Мягко, медленно, с благодарностью мисс Элеонора склонила голову.
– Теперь пусть начнется борьба, – прошептала она. – Есть человек, который мне верит несмотря ни на что.
Но тот, кто хочет сломить душу, нападает с соломинкой на заключенного в броню воина.
Уильям Вордсворт. Гонение на шотландских ковенантеров
Когда мы спустились в общую комнату, первым, на что обратились наши взоры, была мисс Мэри, стоявшая в длинном плаще посредине комнаты. Она прибыла, пока мы находились наверху, и теперь ждала нас с высоко поднятой головой и лицом, застывшим в горделивейшем из выражений. Глядя на нее, я понял, насколько неудобна эта встреча для обеих женщин, и покинул бы их, но что-то в облике Мэри Ливенворт не давало мне этого сделать. В то же время, решив, что такой случай не должен пройти без некоего примирения между ними, я вышел вперед и, поклонившись, сказал:
– Ваша сестра только что сумела убедить меня в своей полной невиновности, мисс Ливенворт. Теперь я готов сердцем и душой присоединиться к мистеру Грайсу в поисках настоящего преступника.

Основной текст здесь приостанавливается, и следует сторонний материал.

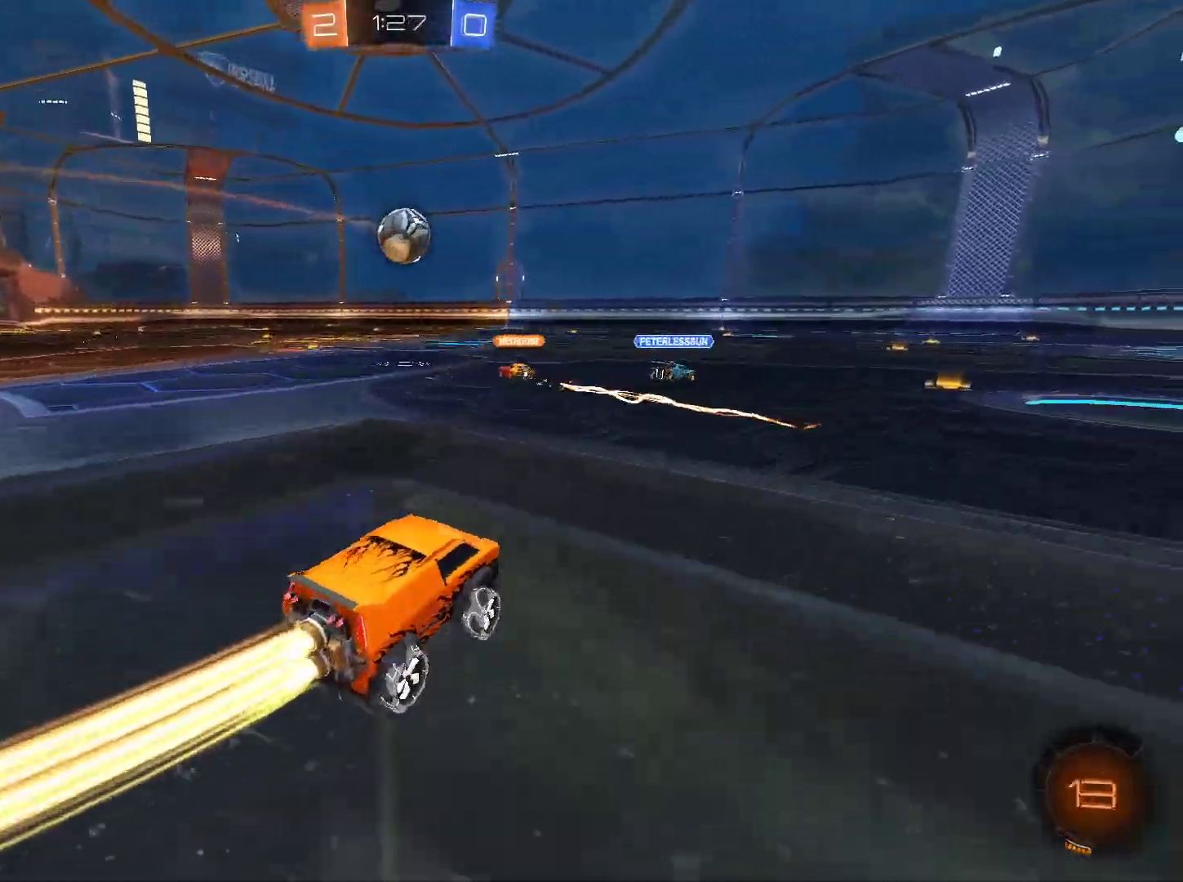
{"keys": ["w"], "mouse": [], "events": [[100, "a", "up"], [233, "mouse_left", "up"]]}
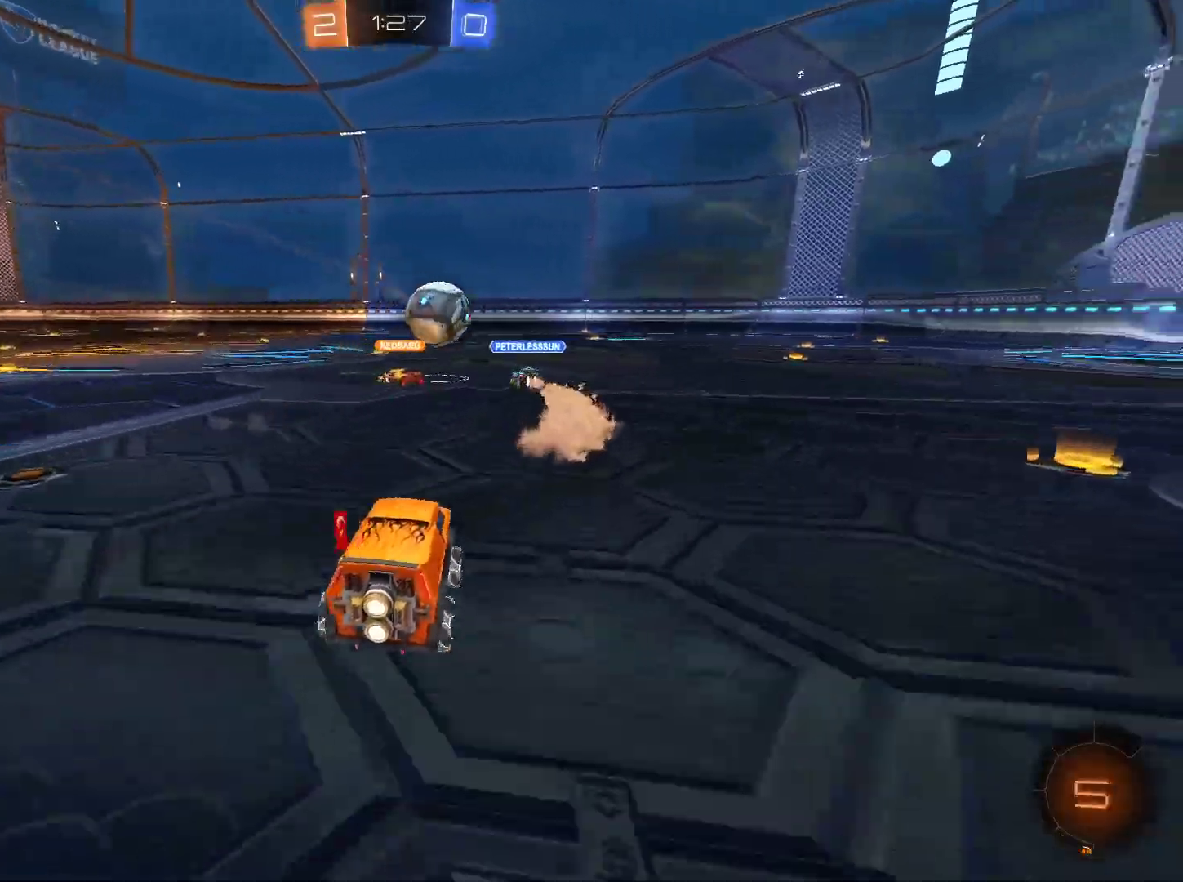
{"keys": ["a", "w"], "mouse": [], "events": [[384, "a", "down"]]}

– Я считала, одного взгляда в лицо Элеоноры Ливенворт будет достаточно, чтобы вы поняли, что она не способна на преступление, – неожиданно ответила Мэри Ливенворт и, гордо вскинув голову, посмотрела мне прямо в глаза.
Я почувствовал, как кровь прихлынула к лицу, но прежде чем успел ответить, снова раздался ее голос, и был он еще холоднее, чем до этого:
– Утонченной девушке, не привыкшей ни к чему, кроме самых лестных выражений в свой адрес, трудно убеждать мир, что она не совершала страшного преступления. Я сочувствую Элеоноре.
И быстрым движением сорвав с плеч плащ, она в первый раз обратила взор на сестру.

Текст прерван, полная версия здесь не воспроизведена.